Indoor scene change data
--- START ---
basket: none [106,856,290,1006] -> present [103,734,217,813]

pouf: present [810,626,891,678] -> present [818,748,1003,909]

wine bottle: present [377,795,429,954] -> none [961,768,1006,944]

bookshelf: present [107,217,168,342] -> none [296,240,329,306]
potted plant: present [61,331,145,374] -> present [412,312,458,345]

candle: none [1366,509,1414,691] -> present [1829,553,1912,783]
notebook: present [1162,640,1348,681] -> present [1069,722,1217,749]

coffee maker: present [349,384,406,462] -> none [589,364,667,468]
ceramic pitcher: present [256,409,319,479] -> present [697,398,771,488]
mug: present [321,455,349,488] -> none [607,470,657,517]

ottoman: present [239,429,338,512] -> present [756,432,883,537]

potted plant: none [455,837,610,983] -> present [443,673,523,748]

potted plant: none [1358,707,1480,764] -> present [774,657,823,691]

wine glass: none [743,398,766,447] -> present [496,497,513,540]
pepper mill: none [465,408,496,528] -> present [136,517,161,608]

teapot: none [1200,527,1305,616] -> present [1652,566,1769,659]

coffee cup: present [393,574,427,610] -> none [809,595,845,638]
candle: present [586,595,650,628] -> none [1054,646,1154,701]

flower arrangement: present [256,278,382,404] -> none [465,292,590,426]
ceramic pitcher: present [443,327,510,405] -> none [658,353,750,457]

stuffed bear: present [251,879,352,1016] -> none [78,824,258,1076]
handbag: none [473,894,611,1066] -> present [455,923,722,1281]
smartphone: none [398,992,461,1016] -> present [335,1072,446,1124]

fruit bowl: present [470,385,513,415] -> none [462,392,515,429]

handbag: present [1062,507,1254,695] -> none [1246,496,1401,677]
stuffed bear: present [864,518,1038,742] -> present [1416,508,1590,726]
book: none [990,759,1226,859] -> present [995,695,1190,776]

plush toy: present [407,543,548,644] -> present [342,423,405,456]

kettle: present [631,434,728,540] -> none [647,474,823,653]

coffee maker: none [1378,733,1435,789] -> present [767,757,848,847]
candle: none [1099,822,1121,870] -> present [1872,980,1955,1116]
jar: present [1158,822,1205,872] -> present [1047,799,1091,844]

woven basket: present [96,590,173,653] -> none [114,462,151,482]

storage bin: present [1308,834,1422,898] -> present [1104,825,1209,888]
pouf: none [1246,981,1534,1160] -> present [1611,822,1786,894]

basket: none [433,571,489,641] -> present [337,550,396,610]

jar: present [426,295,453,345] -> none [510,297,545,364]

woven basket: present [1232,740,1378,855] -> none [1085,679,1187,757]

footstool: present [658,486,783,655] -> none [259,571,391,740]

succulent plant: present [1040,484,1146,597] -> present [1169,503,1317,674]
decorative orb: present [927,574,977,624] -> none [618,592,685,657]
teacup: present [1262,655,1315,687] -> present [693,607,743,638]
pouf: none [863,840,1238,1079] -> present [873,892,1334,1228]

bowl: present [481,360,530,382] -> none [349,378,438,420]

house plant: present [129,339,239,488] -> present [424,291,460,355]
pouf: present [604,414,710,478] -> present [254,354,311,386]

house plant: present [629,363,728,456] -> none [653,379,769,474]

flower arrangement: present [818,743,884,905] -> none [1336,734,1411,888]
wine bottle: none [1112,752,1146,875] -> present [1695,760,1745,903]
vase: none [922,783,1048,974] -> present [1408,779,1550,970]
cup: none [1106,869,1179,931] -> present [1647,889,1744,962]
--- END ---
**Assignment**
The expected answer is every line in the data above that carries the string "plant".

**Written response**
potted plant: present [61,331,145,374] -> present [412,312,458,345]
potted plant: none [455,837,610,983] -> present [443,673,523,748]
potted plant: none [1358,707,1480,764] -> present [774,657,823,691]
succulent plant: present [1040,484,1146,597] -> present [1169,503,1317,674]
house plant: present [129,339,239,488] -> present [424,291,460,355]
house plant: present [629,363,728,456] -> none [653,379,769,474]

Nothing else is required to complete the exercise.